Developers can now access DALL·E 3, a multimodal model that generates images from text directly through the API by specifying dall-e-3 as the model.

TTS (Text-to-Speech)

OpenAI's newest model is available to generate human-quality speech from text via their text-to-speech API.

The DevDay also cast a spotlight on the newly announced revenue-sharing GPT Store. This platform represents a strategic move towards a more inclusive creator economy within AI, offering compensation to creators of AI applications based on user engagement and usage. This initiative is a nod to the growing importance of content creators in the AI ecosystem and reflects a broader trend of recognizing and rewarding the contributions of individual developers and innovators.

Microsoft Partnership and Azure's Role

The ongoing collaboration with Microsoft was highlighted, with a focus on how Azure's infrastructure is being optimized to support OpenAI's sophisticated AI models.

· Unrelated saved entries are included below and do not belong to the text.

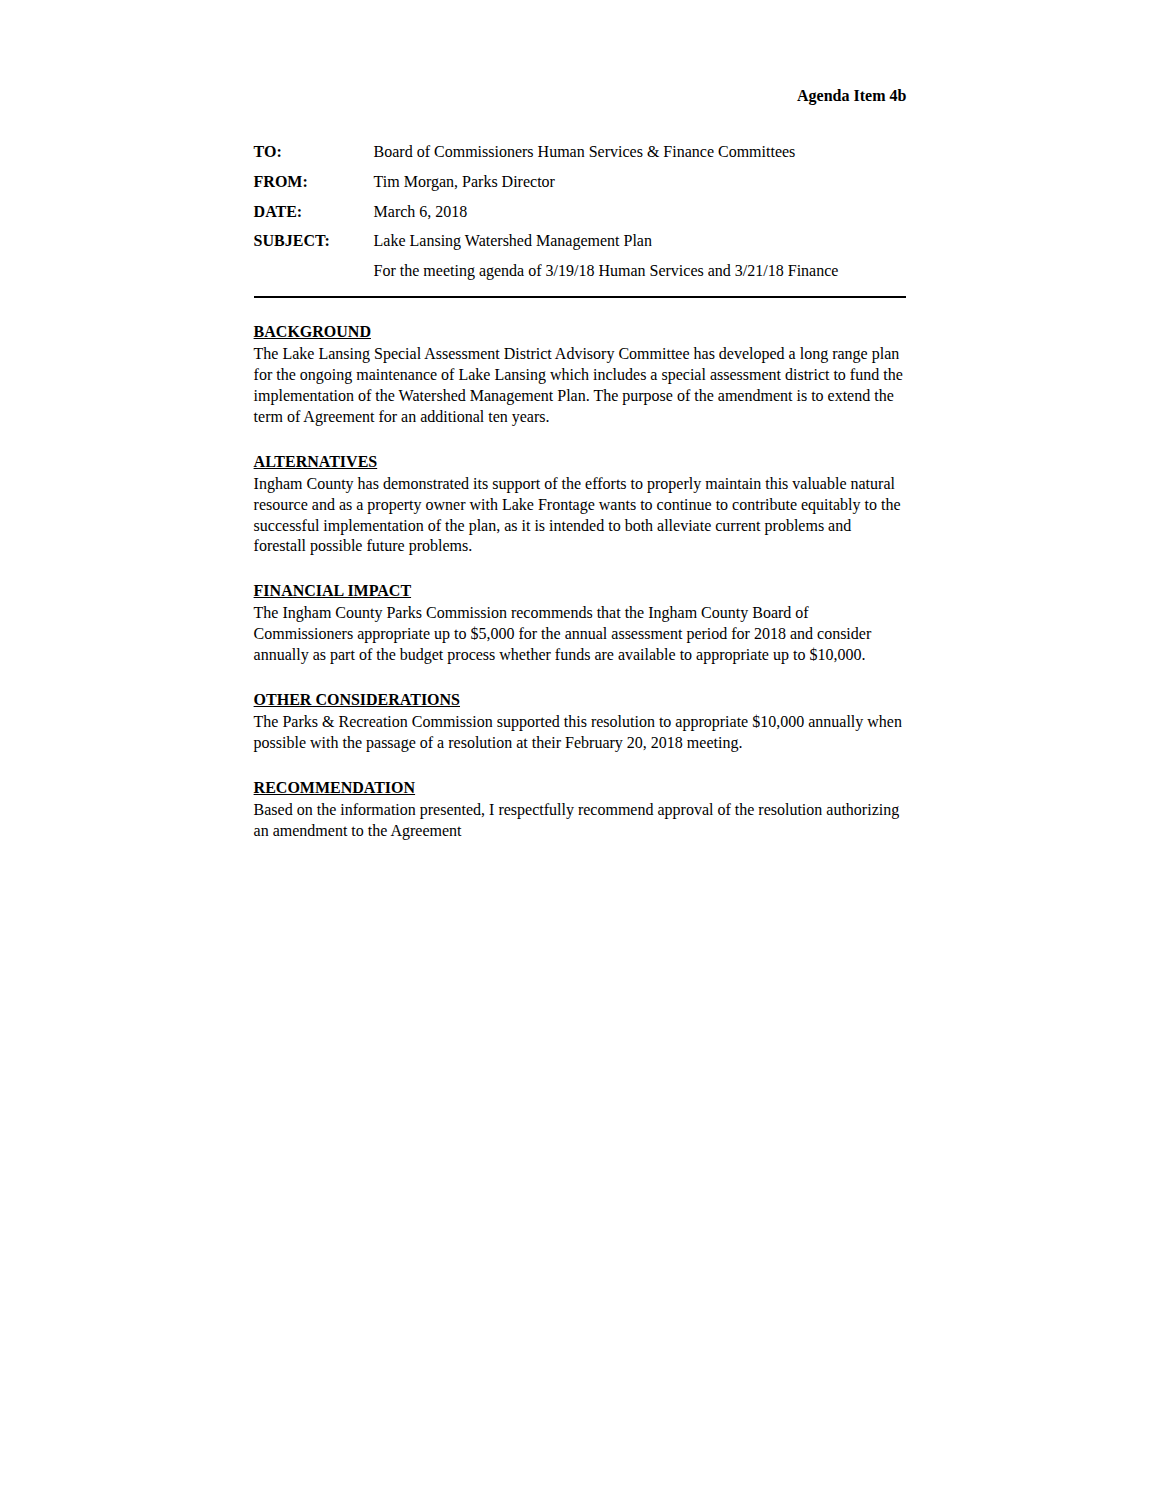Agenda Item 4b
| TO: | Board of Commissioners Human Services & Finance Committees |
| FROM: | Tim Morgan, Parks Director |
| DATE: | March 6, 2018 |
| SUBJECT: | Lake Lansing Watershed Management Plan |
| | For the meeting agenda of 3/19/18 Human Services and 3/21/18 Finance |
BACKGROUND
The Lake Lansing Special Assessment District Advisory Committee has developed a long range plan for the ongoing maintenance of Lake Lansing which includes a special assessment district to fund the implementation of the Watershed Management Plan. The purpose of the amendment is to extend the term of Agreement for an additional ten years.
ALTERNATIVES
Ingham County has demonstrated its support of the efforts to properly maintain this valuable natural resource and as a property owner with Lake Frontage wants to continue to contribute equitably to the successful implementation of the plan, as it is intended to both alleviate current problems and forestall possible future problems.
FINANCIAL IMPACT
The Ingham County Parks Commission recommends that the Ingham County Board of Commissioners appropriate up to $5,000 for the annual assessment period for 2018 and consider annually as part of the budget process whether funds are available to appropriate up to $10,000.
OTHER CONSIDERATIONS
The Parks & Recreation Commission supported this resolution to appropriate $10,000 annually when possible with the passage of a resolution at their February 20, 2018 meeting.
RECOMMENDATION
Based on the information presented, I respectfully recommend approval of the resolution authorizing an amendment to the Agreement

This partnership is a testament to the shared goal of accelerating AI innovation and enhancing integration across various services and platforms as well as Microsoft's heavy investment in AI.

Safe and Gradual AI Integration

OpenAI emphasized a strategic approach to AI integration, advocating for a balance between innovation and safety. The organization invites developers to engage with the new tools thoughtfully, ensuring a responsible progression of AI within different sectors. This measured approach is a reflection of OpenAI's commitment to the safe and ethical development of AI technologies.

Conclusion

The Developer Conference marked a notable milestone for OpenAI and the broader AI community. The launch of GPT4-Turbo and the introduction of new multimodal capabilities, combined with the support of Microsoft's Azure and the innovative revenue-sharing model of the GPT Store, heralds a new phase of growth and experimentation in AI applications.